Exhibits of the National Law Enforcement Museum: To Serve and Protect
After visiting the main theater and watching a film introduction to the Museum’s story, visitors can choose to explore several different exhibits. Right outside the theater is an area called To Serve and Protect. Like the main theater, this exhibit space is a point of connection between law enforcement and the visitor. The stories told here will allow visitors to explore and better understanding how law enforcement in America works and how large and small acts of policing affect individuals, communities, and the nation. It also provides a forum where visitors’ opinions, experiences, and ideas about law enforcement can be shared.
Visitors might begin their experience by taking a seat at the To Serve and Protect media display for which the entire area is named. Four to six monitors show a narrated, six-segment audiovisual presentation which runs on a loop. Each segment focuses on a single event—an emotional and compelling story that is told from the viewpoint of officers, victims, and bystanders involved in each incident.
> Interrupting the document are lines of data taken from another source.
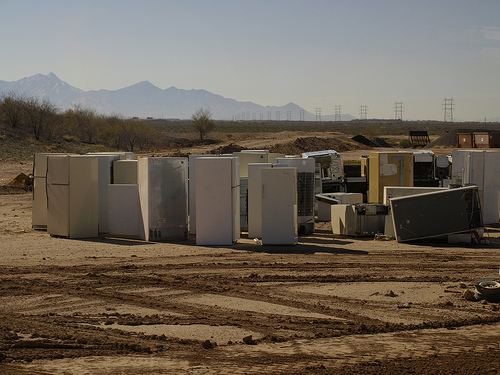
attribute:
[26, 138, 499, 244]
fridges — broken, old, obsolete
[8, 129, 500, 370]
junk yard — dirt covered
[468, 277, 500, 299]
wheel — old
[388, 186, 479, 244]
back — silver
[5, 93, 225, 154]
trees — green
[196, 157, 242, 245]
fridge — white, old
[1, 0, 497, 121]
sky — blue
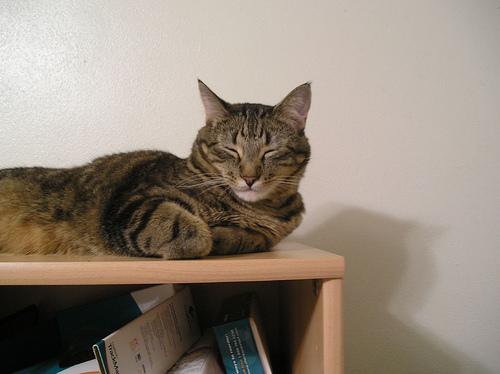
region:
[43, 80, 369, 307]
the cat is sleeping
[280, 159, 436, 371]
a shadow on the wall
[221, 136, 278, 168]
The cat's eyes are closed.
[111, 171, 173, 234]
The cat is stripped.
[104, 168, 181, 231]
The cat is brown and black.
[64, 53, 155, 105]
The wall in the background is white.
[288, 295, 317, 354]
The bookcase is made from wood.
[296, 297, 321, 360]
The bookcase is light in color.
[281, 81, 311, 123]
The cat's ear is pink in the inside.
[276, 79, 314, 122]
The cats ear is hairy in the inside.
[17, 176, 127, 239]
The cats body has fur.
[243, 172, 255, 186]
The cats nose is pink.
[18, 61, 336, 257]
Cat sleeping on a shelf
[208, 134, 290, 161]
Closed eyes of a cat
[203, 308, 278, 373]
Blue box on shelf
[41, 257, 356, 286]
Wooden shelf under cat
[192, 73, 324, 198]
Gray tabby cat on shelf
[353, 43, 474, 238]
Beige wall behind cat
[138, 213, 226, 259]
paws curled under on cat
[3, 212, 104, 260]
Fat belly of cat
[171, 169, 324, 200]
White whiskers on cat face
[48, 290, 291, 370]
books on book shelf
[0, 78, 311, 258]
striped cat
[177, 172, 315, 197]
cat whiskers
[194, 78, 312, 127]
cat ears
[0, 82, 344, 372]
striped cat lying on bookcase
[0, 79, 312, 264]
tabby cat with eyes closed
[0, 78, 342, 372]
cat relaxing on bookcase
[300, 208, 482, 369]
shadow of cat on bookcase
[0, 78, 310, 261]
striped cat with curled front paws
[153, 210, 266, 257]
striped cat paws curled under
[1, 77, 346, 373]
contented cat lounging on bookcase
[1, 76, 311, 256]
Cat is sleeping on shelf.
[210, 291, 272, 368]
Box on the shelf.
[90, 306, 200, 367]
Pamphlet on the shelf.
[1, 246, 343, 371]
Bookshelf under the cat.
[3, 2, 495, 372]
White wall in the background.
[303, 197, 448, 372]
Shadow of cat on the wall.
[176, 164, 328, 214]
White whiskers on the cat.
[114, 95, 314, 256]
Black stripes on the cat.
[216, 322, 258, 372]
Words on the side of the box.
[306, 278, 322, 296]
Silver metal bracket in the shelf.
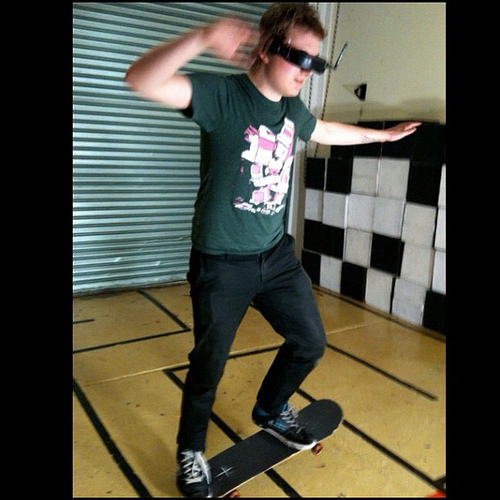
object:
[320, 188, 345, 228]
square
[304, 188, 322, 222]
square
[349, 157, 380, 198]
square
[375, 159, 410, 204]
square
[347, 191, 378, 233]
square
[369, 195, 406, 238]
square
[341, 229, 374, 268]
square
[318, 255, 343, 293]
square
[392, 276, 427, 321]
square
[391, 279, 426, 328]
square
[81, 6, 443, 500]
garage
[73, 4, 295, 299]
door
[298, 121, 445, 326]
tiles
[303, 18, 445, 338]
wall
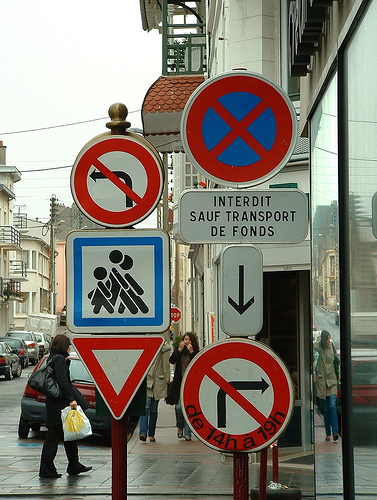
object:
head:
[47, 334, 72, 357]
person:
[39, 335, 93, 481]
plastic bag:
[59, 404, 93, 442]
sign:
[177, 67, 299, 187]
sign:
[64, 228, 171, 332]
The selected events will concretely illustrate the jobs that officers do and, most importantly, how their actions affect the communities in which they work. One of the stories will relate to the U.S. Park Police Eagle One Bell helicopter hanging above, which was used to rescue the victims of the 1982 Air Florida Flight 90 crash into the Potomac River in Washington, D.C.
Complementing To Serve and Protect is an interactive media installation titled The Web of Law Enforcement. Visitors can interact with a ten foot-wide touchscreen to learn about the process of law enforcement in America and how the over 18,000 agencies interact to keep society safe. A small text message instructs visitors to select one of the passing crime icons. When they do so, they activate the portion of the web nearest them, and a small text box with an image pops up. The pop-up window contains a brief description of an actual crime and law enforcement’s initial response to it. Visitors can then follow the trail of that crime through the web and see how other agencies were brought into the investigation, arrest, trial, and imprisonment.
Nearby, visitors can access one of two identical computer kiosks that contain information about every department and agency in the United States. They can look up agencies in their hometown or state or agencies across the country at the local, state and federal levels.
Visitors are also invited to make their own connections to the museum and the stories it tells. At a feedback station, visitors can share their beliefs about and experiences with law enforcement, which will help to foster a constructive dialogue between the community, law enforcement, and the Museum. Selected comments will be posted for all to see.